**To-do item**:
Lay out every line of text from the entries below as a Markdown table with two columns, Row and Line. Number the rows in order, skip blank lines, and leave the pictures out.

**Extracted records**:
↓↓↓

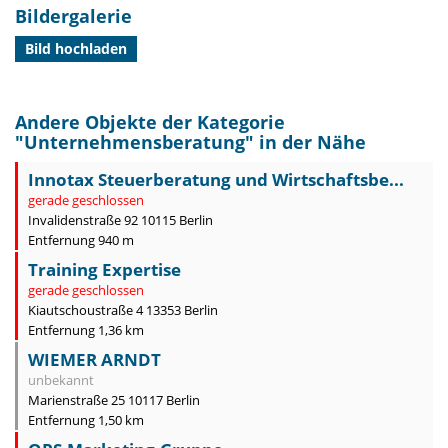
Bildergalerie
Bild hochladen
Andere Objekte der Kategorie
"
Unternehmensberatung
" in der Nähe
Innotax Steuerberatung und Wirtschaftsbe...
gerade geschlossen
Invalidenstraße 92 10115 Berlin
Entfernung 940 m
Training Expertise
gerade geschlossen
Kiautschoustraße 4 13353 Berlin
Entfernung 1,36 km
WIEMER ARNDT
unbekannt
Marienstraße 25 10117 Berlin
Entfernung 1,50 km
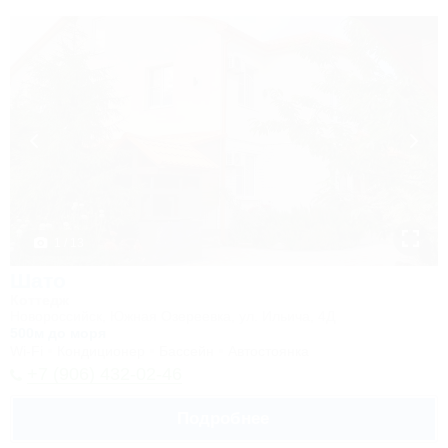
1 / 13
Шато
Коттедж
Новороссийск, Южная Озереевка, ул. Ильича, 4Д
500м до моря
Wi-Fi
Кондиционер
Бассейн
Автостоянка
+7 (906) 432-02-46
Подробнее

↑↑↑

**Output for this task**:
| Row | Line |
|---|---|
| 1 | Bildergalerie |
| 2 | Bild hochladen |
| 3 | Andere Objekte der Kategorie |
| 4 | " |
| 5 | Unternehmensberatung |
| 6 | " in der Nähe |
| 7 | Innotax Steuerberatung und Wirtschaftsbe... |
| 8 | gerade geschlossen |
| 9 | Invalidenstraße 92 10115 Berlin |
| 10 | Entfernung 940 m |
| 11 | Training Expertise |
| 12 | gerade geschlossen |
| 13 | Kiautschoustraße 4 13353 Berlin |
| 14 | Entfernung 1,36 km |
| 15 | WIEMER ARNDT |
| 16 | unbekannt |
| 17 | Marienstraße 25 10117 Berlin |
| 18 | Entfernung 1,50 km |
| 19 | 1 / 13 |
| 20 | Шато |
| 21 | Коттедж |
| 22 | Новороссийск, Южная Озереевка, ул. Ильича, 4Д |
| 23 | 500м до моря |
| 24 | Wi-Fi |
| 25 | Кондиционер |
| 26 | Бассейн |
| 27 | Автостоянка |
| 28 | +7 (906) 432-02-46 |
| 29 | Подробнее |